Source data —
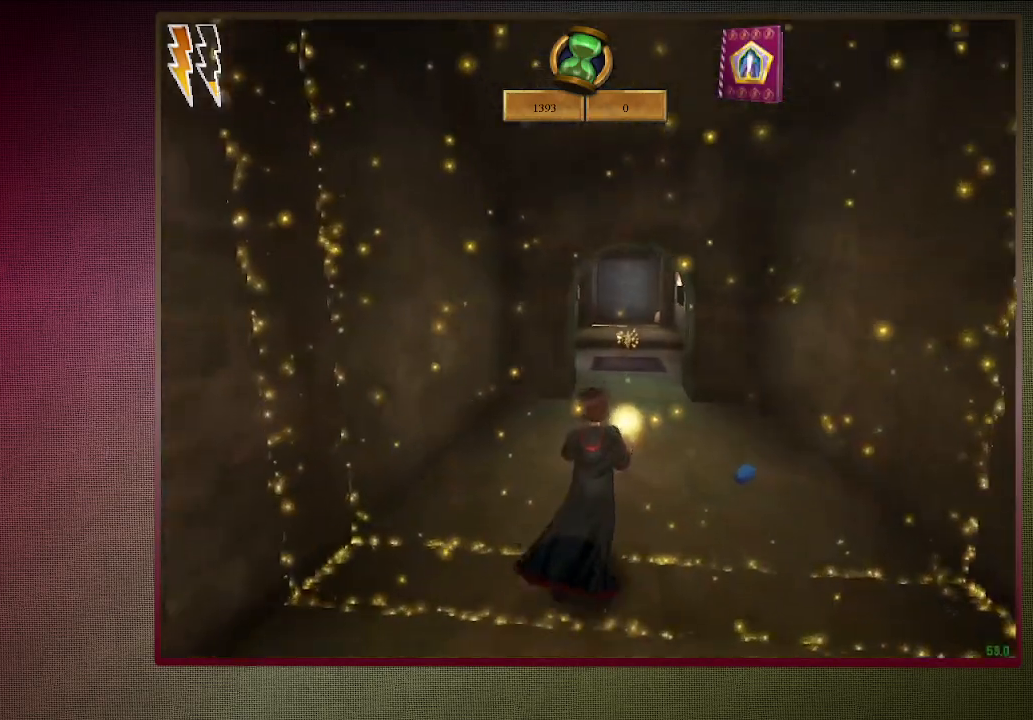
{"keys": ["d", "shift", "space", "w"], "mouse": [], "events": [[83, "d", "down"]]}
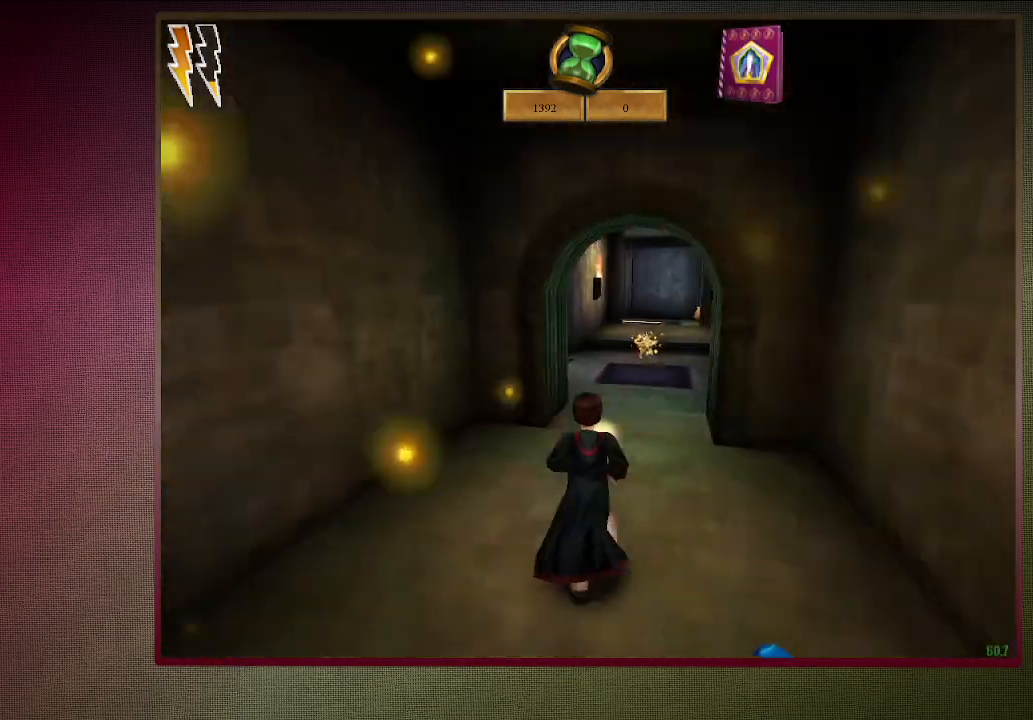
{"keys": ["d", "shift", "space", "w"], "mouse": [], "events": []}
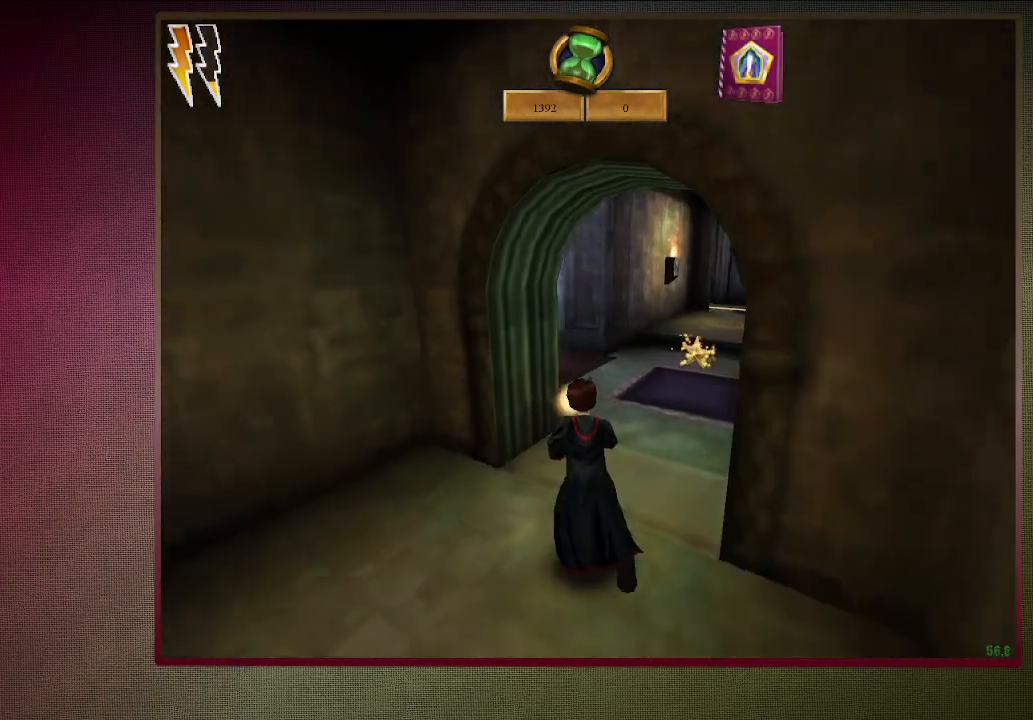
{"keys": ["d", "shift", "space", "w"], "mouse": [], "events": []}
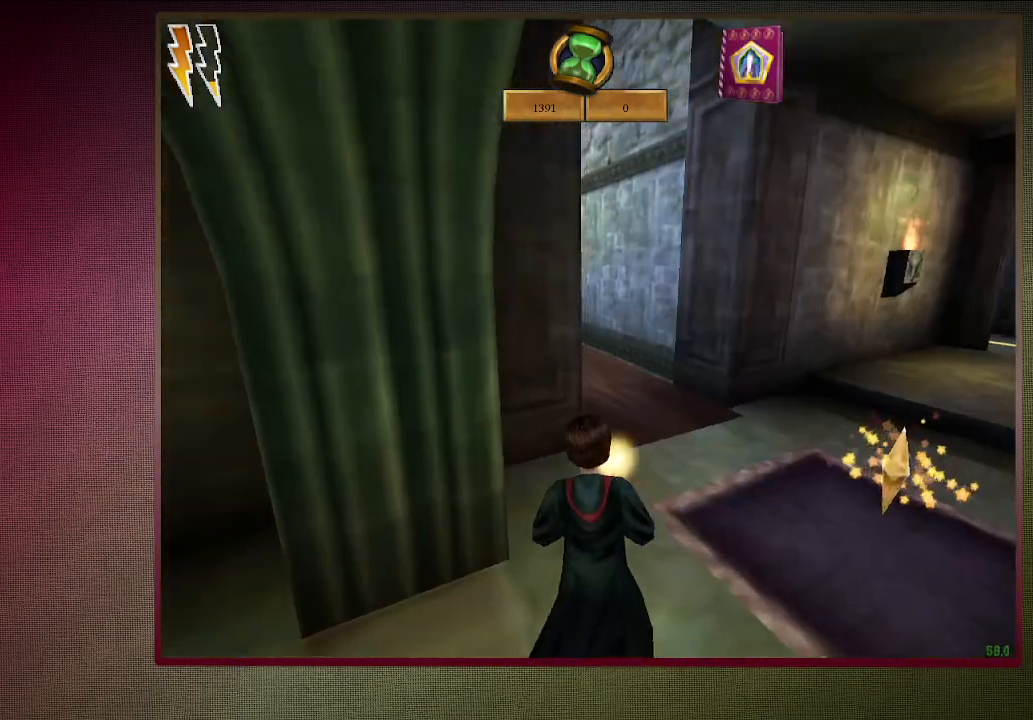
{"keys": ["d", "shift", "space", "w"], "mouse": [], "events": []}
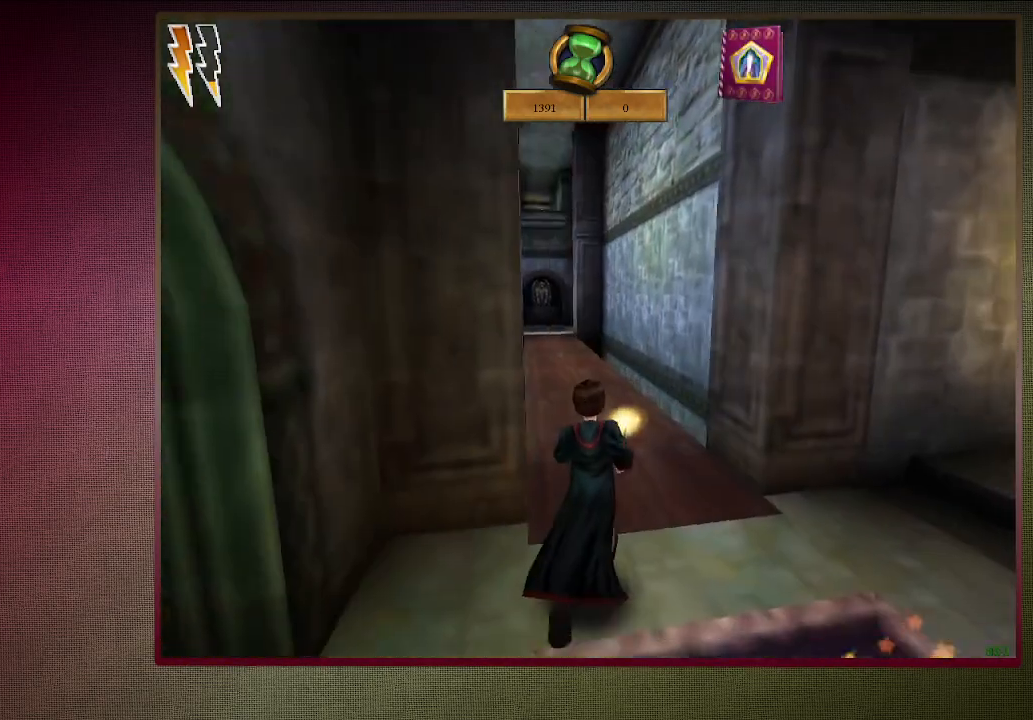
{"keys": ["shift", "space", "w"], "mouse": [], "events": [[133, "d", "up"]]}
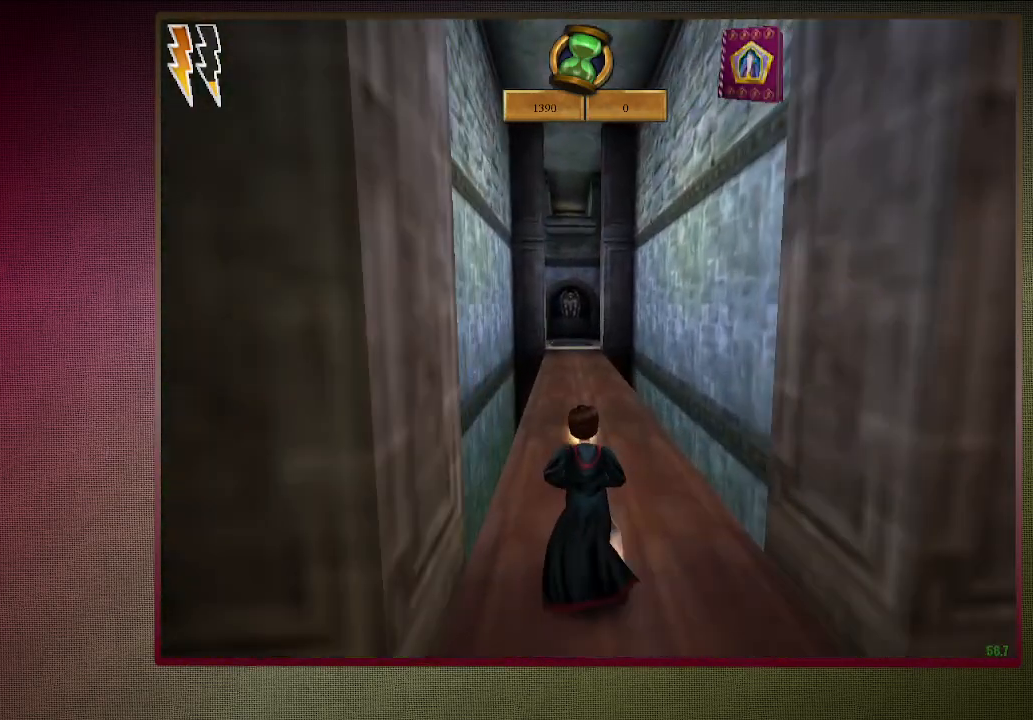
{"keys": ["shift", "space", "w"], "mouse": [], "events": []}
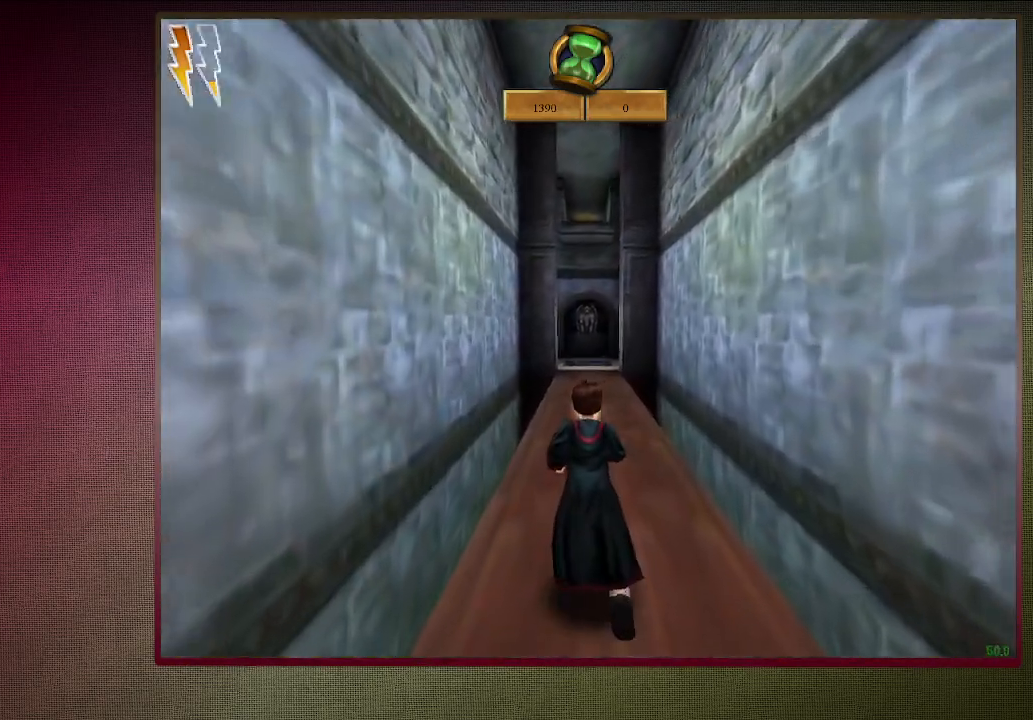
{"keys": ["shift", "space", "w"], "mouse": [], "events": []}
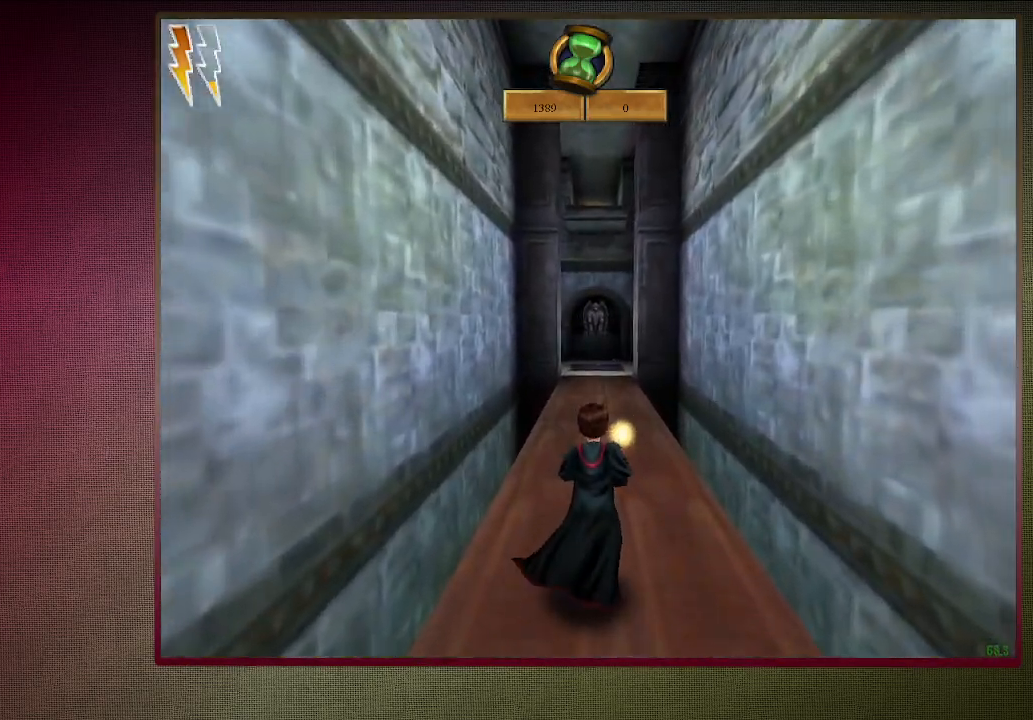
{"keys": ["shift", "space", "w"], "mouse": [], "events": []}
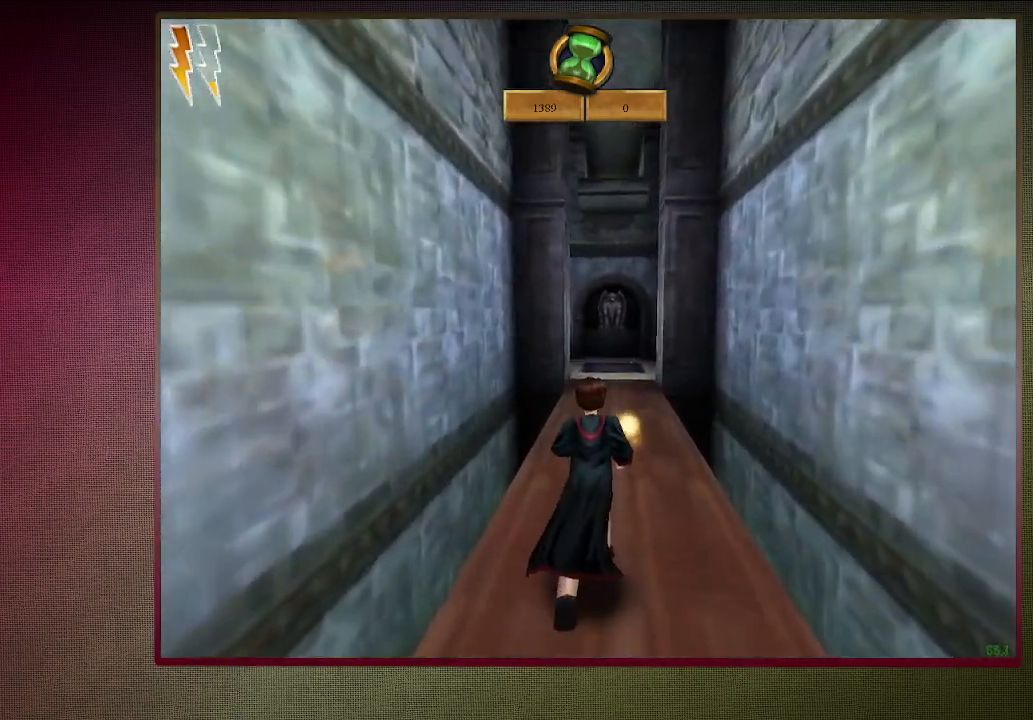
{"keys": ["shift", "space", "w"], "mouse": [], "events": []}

Problem description —
An exact repeat of the listing above, pictures excluded, is the answer.

Completed exercise —
{"keys": ["d", "shift", "space", "w"], "mouse": [], "events": [[83, "d", "down"]]}
{"keys": ["d", "shift", "space", "w"], "mouse": [], "events": []}
{"keys": ["d", "shift", "space", "w"], "mouse": [], "events": []}
{"keys": ["d", "shift", "space", "w"], "mouse": [], "events": []}
{"keys": ["shift", "space", "w"], "mouse": [], "events": [[133, "d", "up"]]}
{"keys": ["shift", "space", "w"], "mouse": [], "events": []}
{"keys": ["shift", "space", "w"], "mouse": [], "events": []}
{"keys": ["shift", "space", "w"], "mouse": [], "events": []}
{"keys": ["shift", "space", "w"], "mouse": [], "events": []}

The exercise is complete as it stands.